At 0721, the president drew in his final breath. Secretary Stanton quietly said, “Now he belongs to the ages.”


1947-Jackie Robinson plays his first game with the Brooklyn Dodgers,

…thereby becoming the first African American to play in the Major Leagues. He was signed on April 10 by Branch Rickey, president of the Dodgers, made the announcement. As the first African American to play in the major leagues, he was the target of vicious racial abuse.

In his first season with the Dodgers, Jackie described how he played the best baseball he could despite the tons of racial abuse he endured, and the entire nation focused its attention on his game. Having established a reputation as a black man who never tolerated affronts to his dignity, he now found it in himself to resist the urge to strike bac. In the ballpark, he answered the people he called haters with the perfect eloquence of a base hit.

In 4949, his best year, Robinson was named the league’s MVP and in 1962 became the first African American to be elected to the Baseball hall of fame. Upon his retirement, he continued to be an activist fo civil rights. In fact there’s a letter he sent to President Eisenhower you just have to read.

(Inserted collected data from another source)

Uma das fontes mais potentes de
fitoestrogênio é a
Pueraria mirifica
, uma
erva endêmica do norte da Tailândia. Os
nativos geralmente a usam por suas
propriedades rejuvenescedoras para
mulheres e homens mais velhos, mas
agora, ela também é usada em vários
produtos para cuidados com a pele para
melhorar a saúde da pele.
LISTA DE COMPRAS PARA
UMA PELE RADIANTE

I’d read it, but I couldn’t do it justice. The letter is in response to the President sending US troops to enforce desegregation at Little Rock AR’s Central High School. It will send shivers down your spine.

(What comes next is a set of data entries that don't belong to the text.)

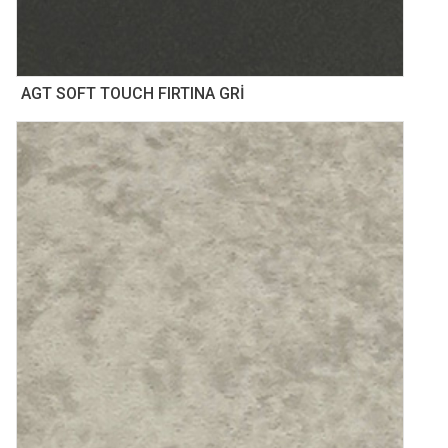
AGT SOFT TOUCH FIRTINA GRİ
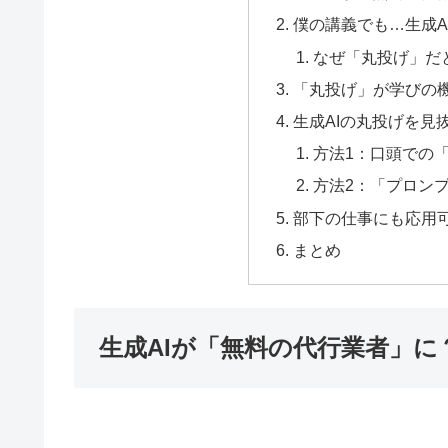
僕の講義でも…生成A
なぜ「丸投げ」だ
「丸投げ」が学びの
生成AIの丸投げを見
方法1：口頭での
方法2：「プロン
部下の仕事にも応用
まとめ
生成AIが「無料の代行業者」に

And as important as it is to appreciate what Jackie has done for America, I think it’s important to give credit to Branch Rickey for breaking the all-white major league baseball unwritten law.
Truly a great day in American history.

1912-Molly Brown becomes unsinkable.
As legend has it in the old west, Molly Brown was pretty obnoxious, so no doubt she and I would have been great friends. Her friends called her Maggie. She grew up poor in Hannibal, Missouri; who left when she was young with her brother to Ladeville, CO. Once she was there she got involved with a mining engineer named JJ Brown, and shortly thereafter they got married. He struck gold and overnight the Browns became millionaires and moved to Denver.

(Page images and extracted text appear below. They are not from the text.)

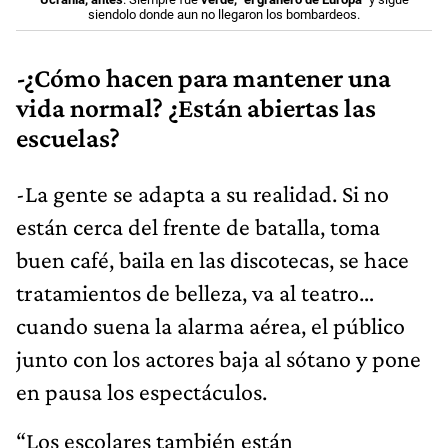
siendolo donde aun no llegaron los bombardeos.
-¿Cómo hacen para mantener una
vida normal? ¿Están abiertas las
escuelas?
-La gente se adapta a su realidad. Si no
están cerca del frente de batalla, toma
buen café, baila en las discotecas, se hace
tratamientos de belleza, va al teatro…
cuando suena la alarma aérea, el público
junto con los actores baja al sótano y pone
en pausa los espectáculos.
“Los escolares también están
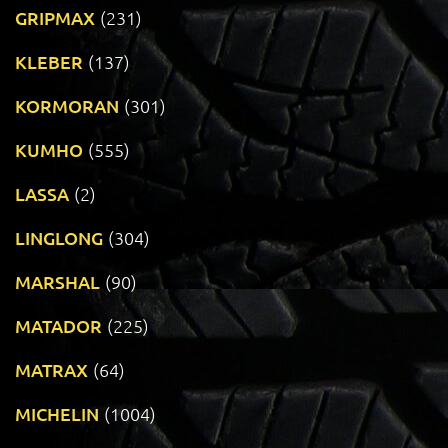
GRIPMAX
(231)
KLEBER
(137)
KORMORAN
(301)
KUMHO
(555)
LASSA
(2)
LINGLONG
(304)
MARSHAL
(90)
MATADOR
(225)
MATRAX
(64)
MICHELIN
(1004)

According to her website, mollybrown.org, she was a progressive reformer who ran for state senate, a feat that was unheard of at the time. As her very own husband stated, a woman’s name should only show up in the paper three times: at her birth, her marriage, and her death. So she pulled out of the race. They traveled the world, visiting countries like Ireland, France, Russia, India and Japan, but after 23 years of marriage the Browns separated. He gave her a nice settlement, and she continued traveling.
She was with some friends and her daughter in Paris when she received news about an ill grandson, and she had to cut her vacation short. She grabbed the first ride home available, and THAT, my friends, is how Molly Brown wound up on the Titanic.

They said it couldn’t sink.

She was in her bed reading during the crash, and it knocked her out of her bed and onto the floor. She went out in the hallway, and next thing she knew she was in lifeboat #6 and lowered to the water with 21 other women, men, and a a twelve year old boy. Her lifeboat was found by the Carpathathia and she was rescued.

Realizing all the other women were headed to a country without their husbands, children, clothes, money and valuables, she rallied the first class passengers to donate money to help less fortunate passengers. By the time she reached New York, she raised $10,000. She grew on to fight progressive causes, but ultimately is known as the Unsinkable Mollly Brown.

1967- Nancy and Frank Sinatra had the #1 song
…on the Billboard Hot 100, the Cashbox Best Sellers List and Britain’s New Musical Express record chart with “Something Stupid”. To this day, they are the only father and daughter team to have a US chart topping single. Unforgettable reached #14 in 1991.